57 Les conditions de travail renvoient aussi à un imaginaire déterministe – on subit les conditions de travail, on ne les « choisit » pas – et à une hiérarchie – certains ont de meilleures conditions de travail que d'autres – et sont plus attachées à l'emploi qu'à la personne.

également mieux dans une philosophie sociale centrée sur le libre arbitre de l'être humain. En effet, le concept de ressource permet de prendre en compte le fait que chacun pose des choix différents quant à l'utilisation de ces ressources.

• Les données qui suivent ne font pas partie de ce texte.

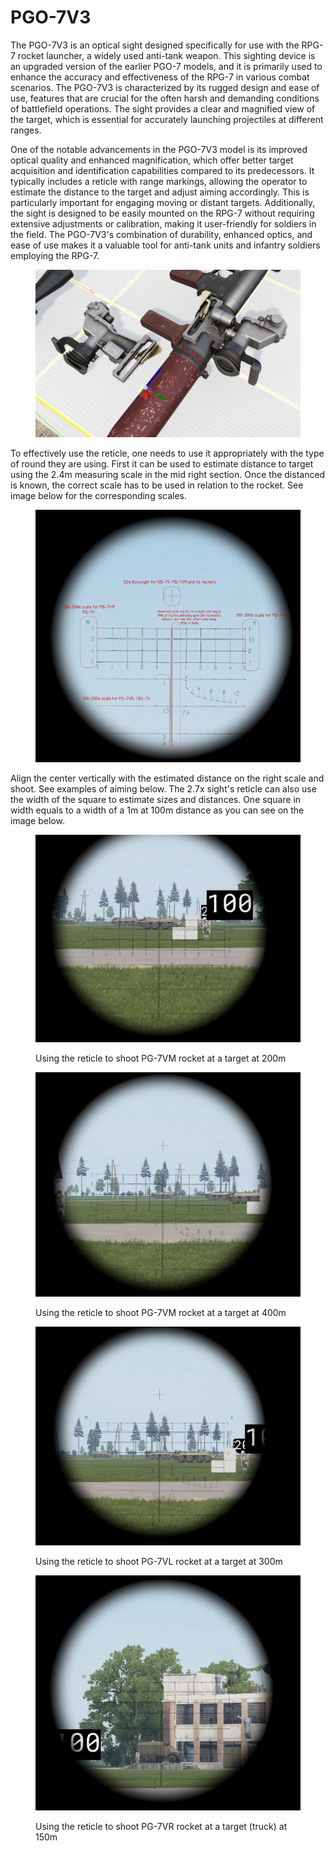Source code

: # PGO-7V3

The PGO-7V3 is an optical sight designed specifically for use with the RPG-7 rocket launcher, a widely used anti-tank weapon. This sighting device is an upgraded version of the earlier PGO-7 models, and it is primarily used to enhance the accuracy and effectiveness of the RPG-7 in various combat scenarios. The PGO-7V3 is characterized by its rugged design and ease of use, features that are crucial for the often harsh and demanding conditions of battlefield operations. The sight provides a clear and magnified view of the target, which is essential for accurately launching projectiles at different ranges.

One of the notable advancements in the PGO-7V3 model is its improved optical quality and enhanced magnification, which offer better target acquisition and identification capabilities compared to its predecessors. It typically includes a reticle with range markings, allowing the operator to estimate the distance to the target and adjust aiming accordingly. This is particularly important for engaging moving or distant targets. Additionally, the sight is designed to be easily mounted on the RPG-7 without requiring extensive adjustments or calibration, making it user-friendly for soldiers in the field. The PGO-7V3's combination of durability, enhanced optics, and ease of use makes it a valuable tool for anti-tank units and infantry soldiers employing the RPG-7.

<figure><img src="../../../../../../.gitbook/assets/image (2).png" alt=""><figcaption></figcaption></figure>

To effectively use the reticle, one needs to use it appropriately with the type of round they are using. First it can be used to estimate distance to target using the 2.4m measuring scale in the mid right section. Once the distanced is known, the correct scale has to be used in relation to the rocket. See image below for the corresponding scales.

<figure><img src="../../../../../../.gitbook/assets/image (4).png" alt=""><figcaption></figcaption></figure>

Align the center vertically with the estimated distance on the right scale and shoot. See examples of aiming below. The 2.7x sight's reticle can also use the width of the square to estimate sizes and distances. One square in width equals to a width of a 1m at 100m distance as you can see on the image below.

<figure><img src="../../../../../../.gitbook/assets/image (3).png" alt=""><figcaption><p>Using the reticle to shoot PG-7VM rocket at a target at 200m</p></figcaption></figure>

<figure><img src="../../../../../../.gitbook/assets/image (5).png" alt=""><figcaption><p>Using the reticle to shoot PG-7VM rocket at a target at 400m</p></figcaption></figure>

<figure><img src="../../../../../../.gitbook/assets/image (6).png" alt=""><figcaption><p>Using the reticle to shoot PG-7VL rocket at a target at 300m</p></figcaption></figure>

<figure><img src="../../../../../../.gitbook/assets/image (7).png" alt=""><figcaption><p>Using the reticle to shoot PG-7VR rocket at a target (truck) at 150m</p></figcaption></figure>
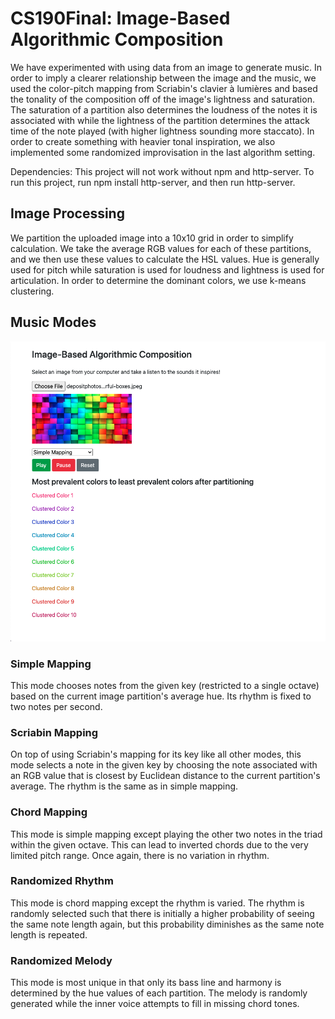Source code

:# CS190Final: Image-Based Algorithmic Composition

We have experimented with using data from an image to generate music. In order to imply a clearer relationship between the image and the music, we used the color-pitch mapping from Scriabin's clavier à lumières and based the tonality of the composition off of the image's lightness and saturation. The saturation of a partition also determines the loudness of the notes it is associated with while the lightness of the partition determines the attack time of the note played (with higher lightness sounding more staccato). In order to create something with heavier tonal inspiration, we also implemented some randomized improvisation in the last algorithm setting.

Dependencies: 
This project will not work without npm and http-server. To run this project, run npm install http-server, and then run http-server.

## Image Processing

We partition the uploaded image into a 10x10 grid in order to simplify calculation. We take the average RGB values for each of these partitions, and we then use these values to calculate the HSL values. Hue is generally used for pitch while saturation is used for loudness and lightness is used for articulation. In order to determine the dominant colors, we use k-means clustering.

## Music Modes

![alt text](./images/website-example.png)

### Simple Mapping

This mode chooses notes from the given key (restricted to a single octave) based on the current image partition's average hue. Its rhythm is fixed to two notes per second.

### Scriabin Mapping

On top of using Scriabin's mapping for its key like all other modes, this mode selects a note in the given key by choosing the note associated with an RGB value that is closest by Euclidean distance to the current partition's average. The rhythm is the same as in simple mapping.

### Chord Mapping

This mode is simple mapping except playing the other two notes in the triad within the given octave. This can lead to inverted chords due to the very limited pitch range. Once again, there is no variation in rhythm.

### Randomized Rhythm

This mode is chord mapping except the rhythm is varied. The rhythm is randomly selected such that there is initially a higher probability of seeing the same note length again, but this probability diminishes as the same note length is repeated.

### Randomized Melody

This mode is most unique in that only its bass line and harmony is determined by the hue values of each partition. The melody is randomly generated while the inner voice attempts to fill in missing chord tones.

Ces deux conceptions du salaire conduisent à la construction d'indicateurs différents. Dans le cas du salaire-condition, on cherche à quantifier le coût du travail. Ainsi, il est idéalement mesuré par le salaire brut, y compris les cotisations patronales58, comptabilisé dans un laps de temps plutôt court, par exemple un mois. Le salaire-condition, parce qu'il mesure le salaire à la source, est également préférable quand on s'intéresse aux déterminants du salaire. Au contraire, le salaire-revenu doit être mesuré en additionnant « tout » ce que reçoit le travailleur : le salaire net et les diverses prestations sociales (chômage, incapacité de travail, pension...) que reçoit éventuellement le travailleur. Ici, il est préférable de travailler sur un laps de temps plus long, par exemple un an, parce que les revenus ne sont pas utilisés en totalité au moment où ils sont perçus. Enfin, au contraire du salaire-condition, le salaire-revenu est plus adapté quand on s'intéresse aux effets du salaire, par exemple sur les conditions de vie.

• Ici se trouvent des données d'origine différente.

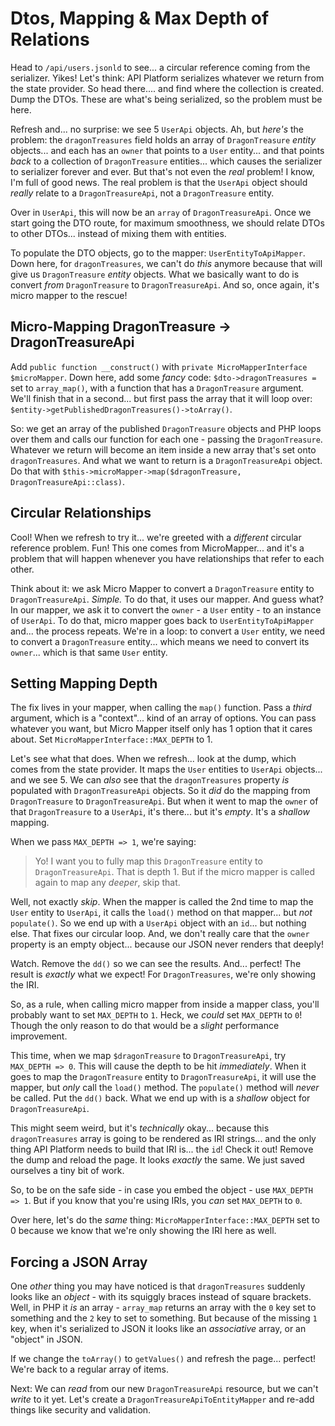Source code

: # Dtos, Mapping & Max Depth of Relations

Head to `/api/users.jsonld` to see... a circular reference
coming from the serializer. Yikes! Let's think: API Platform serializes
whatever we return from the state provider. So head there.... and find where
the collection is created. Dump the DTOs. These are what's being serialized, so
the problem must be here.

Refresh and... no surprise: we see 5 `UserApi` objects. Ah, but *here's* the problem:
the `dragonTreasures` field holds an array of `DragonTreasure` *entity* objects...
and each has an `owner` that points to a `User` entity... and that points *back*
to a collection of `DragonTreasure` entities... which causes the serializer to
serializer forever and ever. But that's not even the *real* problem! I know, I'm
full of good news. The real problem is that the `UserApi` object should *really*
relate to a `DragonTreasureApi`, not a `DragonTreasure` entity.

Over in `UserApi`, this will now be an `array` of `DragonTreasureApi`. Once we start
going the DTO route, for maximum smoothness, we should relate DTOs to other DTOs...
instead of mixing them with entities.

To populate the DTO objects, go to the mapper: `UserEntityToApiMapper`. Down here,
for `dragonTreasures`, we can't do *this* anymore because that will give us
`DragonTreasure` *entity* objects. What we basically want to do is convert *from*
`DragonTreasure` to `DragonTreasureApi`. And so, once again, it's micro mapper to
the rescue!

## Micro-Mapping DragonTreasure -> DragonTreasureApi

Add `public function __construct()` with `private MicroMapperInterface $microMapper`.
Down here, add some *fancy* code: `$dto->dragonTreasures =` set to `array_map()`,
with a function that has a `DragonTreasure` argument. We'll finish that in a second...
but first pass the array that it will loop over:
`$entity->getPublishedDragonTreasures()->toArray()`.

So: we get an array of the published `DragonTreasure` objects and
PHP loops over them and calls our function for each one - passing the
`DragonTreasure`. Whatever we return will become an item inside
a new array that's set onto `dragonTreasures`. And what we want to return
is a `DragonTreasureApi` object. Do that with
`$this->microMapper->map($dragonTreasure, DragonTreasureApi::class)`.

## Circular Relationships

Cool! When we refresh to try it... we're greeted with a *different* circular
reference problem. Fun! This one comes from MicroMapper... and it's a problem
that will happen whenever you have relationships that refer to each other.

Think about it: we ask Micro Mapper to convert a `DragonTreasure` entity to
`DragonTreasureApi`. *Simple.* To do that, it uses our mapper. And guess what? In
our mapper, we ask it to convert the `owner` - a `User` entity - to an instance of
`UserApi`. To do that, micro mapper goes back to `UserEntityToApiMapper` and...
the process repeats. We're in a loop: to convert a `User` entity, we need to convert
a `DragonTreasure` entity... which means we need to convert its `owner`... which
is that same `User` entity.

## Setting Mapping Depth

The fix lives in your mapper, when calling the `map()` function. Pass
a *third* argument, which is a "context"... kind of an array of options. You
can pass whatever you want, but Micro Mapper itself only has 1 option that
it cares about. Set `MicroMapperInterface::MAX_DEPTH` to 1. 

Let's see what that does. When we refresh... look at the dump, which comes
from the state provider. It maps the `User` entities to `UserApi` objects... and
we see 5. We can *also* see that the `dragonTreasures` property *is* populated with
`DragonTreasureApi` objects. So it *did* do the mapping from `DragonTreasure` to
`DragonTreasureApi`. But when it went to map the `owner` of that `DragonTreasure`
to a `UserApi`, it's there... but it's *empty*. It's a *shallow* mapping.

When we pass `MAX_DEPTH => 1`, we're saying:

> Yo! I want you to fully map this `DragonTreasure` entity to `DragonTreasureApi`.
> That is depth 1. But if the micro mapper is called again to map any *deeper*,
> skip that.

Well, not exactly *skip*. When the mapper is called the 2nd time to map the
`User` entity to `UserApi`, it calls the `load()` method on that mapper... but
*not* `populate()`. So we end up with a `UserApi` object with an `id`... but nothing
else. That fixes our circular loop. And, we don't really care that the `owner`
property is an empty object... because our JSON never renders that deeply!

Watch. Remove the `dd()` so we can see the results. And... perfect! The result is
*exactly* what we expect! For `DragonTreasures`, we're only showing the IRI.

So, as a rule, when calling micro mapper from inside a mapper class, you'll probably
want to set `MAX_DEPTH` to `1`. Heck, we *could* set `MAX_DEPTH` to `0`! Though
the only reason to do that would be a *slight* performance improvement.

This time, when we map `$dragonTreasure` to `DragonTreasureApi`,
try `MAX_DEPTH => 0`. This will cause the depth to be hit *immediately*. When it
goes to map the `DragonTreasure` entity to `DragonTreasureApi`, it will use the
mapper, but *only* call the `load()` method. The `populate()` method will *never*
be called. Put the `dd()` back. What we end up with is a *shallow* object
for `DragonTreasureApi`.

This might seem weird, but it's *technically* okay... because this `dragonTreasures`
array is going to be rendered as IRI strings... and the only thing API Platform
needs to build that IRI is... the `id`! Check it out! Remove the dump and reload
the page. It looks *exactly* the same. We just saved ourselves a tiny bit of work.

So, to be on the safe side - in case you embed the object - use `MAX_DEPTH => 1`.
But if you know that you're using IRIs, you *can* set `MAX_DEPTH` to `0`.

Over here, let's do the *same* thing: `MicroMapperInterface::MAX_DEPTH` set to
0 because we know that we're only showing the IRI here as well.

## Forcing a JSON Array

One *other* thing you may have noticed is that `dragonTreasures` suddenly looks like
an *object* - with its squiggly braces instead of square brackets. Well, in PHP
it *is* an array - `array_map` returns an array with the `0` key set to something
and the `2` key to set to something. But because of the missing `1` key, when it's
serialized to JSON it looks like an *associative* array, or an "object" in JSON.

If we change the `toArray()` to `getValues()` and refresh the page... perfect! We're
back to a regular array of items.

Next: We can *read* from our new `DragonTreasureApi` resource, but we can't *write* to
it yet. Let's create a `DragonTreasureApiToEntityMapper` and re-add things like
security and validation.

La suite de cette thèse présentera des analyses empiriques qui croiseront ces deux approches des inégalités – au niveau macro et au niveau micro – et ces deux objets – le salaire-condition et le salaire-revenu. Ainsi, la deuxième partie présentera les analyses au niveau macro. La troisième partie présentera les analyses au niveau micro. Dans chaque partie, mais de manière plus nette pour la partie macro, les analyses traitant du salaire-condition précéderont les analyses du salaire-revenu. Cet ordre permet de présenter les causes des inégalités salariales avant les conséquences. De plus, nous le verrons, les données sur les salaires bruts sont de meilleure qualité que les données sur les salaires nets.

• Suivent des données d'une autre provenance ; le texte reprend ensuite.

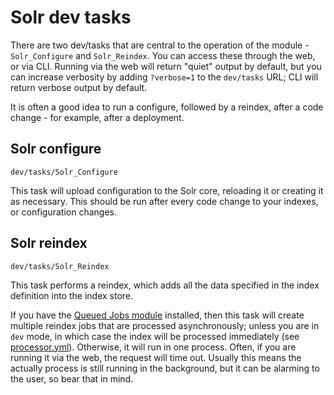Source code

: # Solr dev tasks

There are two dev/tasks that are central to the operation of the module - `Solr_Configure` and `Solr_Reindex`. You can access these through the web, or via CLI. Running via the web will return "quiet" output by default, but you can increase verbosity by adding `?verbose=1` to the `dev/tasks` URL; CLI will return verbose output by default.

It is often a good idea to run a configure, followed by a reindex, after a code change - for example, after a deployment.

## Solr configure

`dev/tasks/Solr_Configure`

This task will upload configuration to the Solr core, reloading it or creating it as necessary. This should be run after every code change to your indexes, or configuration changes.

## Solr reindex

`dev/tasks/Solr_Reindex`

This task performs a reindex, which adds all the data specified in the index definition into the index store.

If you have the [Queued Jobs module](https://github.com/symbiote/silverstripe-queuedjobs/) installed, then this task will create multiple reindex jobs that are processed asynchronously; unless you are in `dev` mode, in which case the index will be processed immediately (see [processor.yml](/_config/processor.yml)). Otherwise, it will run in one process. Often, if you are running it via the web, the request will time out. Usually this means the actually process is still running in the background, but it can be alarming to the user, so bear that in mind.

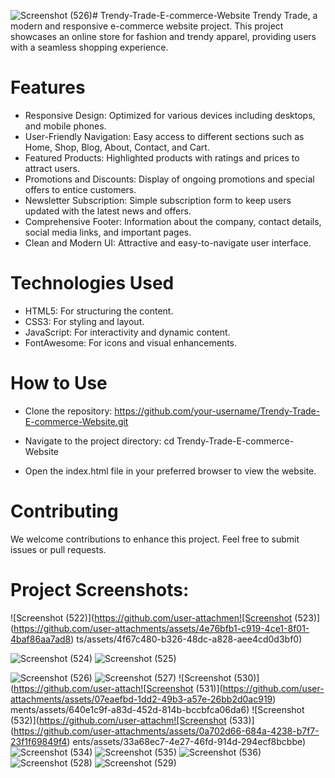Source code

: ![Screenshot (526)](https://github.com/user-attachments/assets/924621ac-5635-4579-ba34-4b7ef45d2151)# Trendy-Trade-E-commerce-Website
Trendy Trade, a modern and responsive e-commerce website project. This project showcases an online store for fashion and trendy apparel, providing users with a seamless shopping experience.

# Features
- Responsive Design: Optimized for various devices including desktops, and mobile phones.
- User-Friendly Navigation: Easy access to different sections such as Home, Shop, Blog, About, Contact, and Cart.
- Featured Products: Highlighted products with ratings and prices to attract users.
- Promotions and Discounts: Display of ongoing promotions and special offers to entice customers.
- Newsletter Subscription: Simple subscription form to keep users updated with the latest news and offers.
- Comprehensive Footer: Information about the company, contact details, social media links, and important pages.
- Clean and Modern UI: Attractive and easy-to-navigate user interface.
  
# Technologies Used
- HTML5: For structuring the content.
- CSS3: For styling and layout.
- JavaScript: For interactivity and dynamic content.
- FontAwesome: For icons and visual enhancements.

# How to Use
- Clone the repository:
https://github.com/your-username/Trendy-Trade-E-commerce-Website.git

- Navigate to the project directory:
cd Trendy-Trade-E-commerce-Website
- Open the index.html file in your preferred browser to view the website.

# Contributing
We welcome contributions to enhance this project. Feel free to submit issues or pull requests.

# Project Screenshots:
![Screenshot (522)](https://github.com/user-attachmen![Screenshot (523)](https://github.com/user-attachments/assets/4e76bfb1-c919-4ce1-8f01-4baf86aa7ad8)
ts/assets/4f67c480-b326-48dc-a828-aee4cd0d3bf0)

![Screenshot (524)](https://github.com/user-attachments/assets/83fa6f4c-e932-46df-99bd-33e8d4b71a41)
![Screenshot (525)](https://github.com/user-attachments/assets/8ec3994f-5fa1-4ee3-a97c-2ed4a2e7fdd1)

![Screenshot (526)](https://github.com/user-attachments/assets/51dcc75c-b8d0-4dec-a63d-eb9a8a89708b)
![Screenshot (527)](https://github.com/user-attachments/assets/3a34ccfc-931a-4c80-a50f-175518dbf95c)
![Screenshot (530)](https://github.com/user-attach![Screenshot (531)](https://github.com/user-attachments/assets/07eaefbd-1dd2-49b3-a57e-26bb2d0ac919)
ments/assets/640e1c9f-a83d-452d-814b-bccbfca06da6)
![Screenshot (532)](https://github.com/user-attachm![Screenshot (533)](https://github.com/user-attachments/assets/0a702d66-684a-4238-b7f7-23f1f69849f4)
ents/assets/33a68ec7-4e27-46fd-914d-294ecf8bcbbe)
![Screenshot (534)](https://github.com/user-attachments/assets/918a2e38-c173-4faa-93ad-5513f2e29c9b)
![Screenshot (535)](https://github.com/user-attachments/assets/90e954af-6935-45a9-994b-d163321e2327)
![Screenshot (536)](https://github.com/user-attachments/assets/49bd01a8-ab24-49b1-b6dd-12359781ff84)
![Screenshot (528)](https://github.com/user-attachments/assets/88157eae-f591-4685-a79f-3286c62ccdb7)
![Screenshot (529)](https://github.com/user-attachments/assets/59f9f6a6-8647-46b2-be0c-67525c0bdc42)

Avant d'entrer dans les parties empiriques, je veux préciser que je ne prends pas parti sur la pertinence de l’un ou de l’autre niveau, ni pour l'une ou l'autre conceptualisation du salaire. Il s'agit plutôt de mener des analyses en partant des différentes approches dans le but de les comparer. Ce qui permet de voir si les conclusions qu’on tire en étudiant une « même »59 question – mais à des niveaux différents ou avec des conceptualisations différentes – se recoupent ou divergent.

58 Dans la suite de la thèse, j'utiliserai le terme de salaire brut pour parler de ce que Friot (2012) appelle le salaire total. En effet, même si le terme de salaire total est justifié, il peut souvent embrouiller le lecteur, car la totalité peut renvoyer à autre chose qu'à la somme du salaire net, des impôts sur le revenu du travail et des cotisations patronales, par exemple à la somme de différents salaires perçus dans un certain laps de temps.

59 Le terme même est entouré de guillemets parce qu’à partir du moment où on utilise des niveaux de mesure ou des « objets » différents, la question n’est plus exactement la même. Il s’agit plutôt de questions traitant du même « thème ».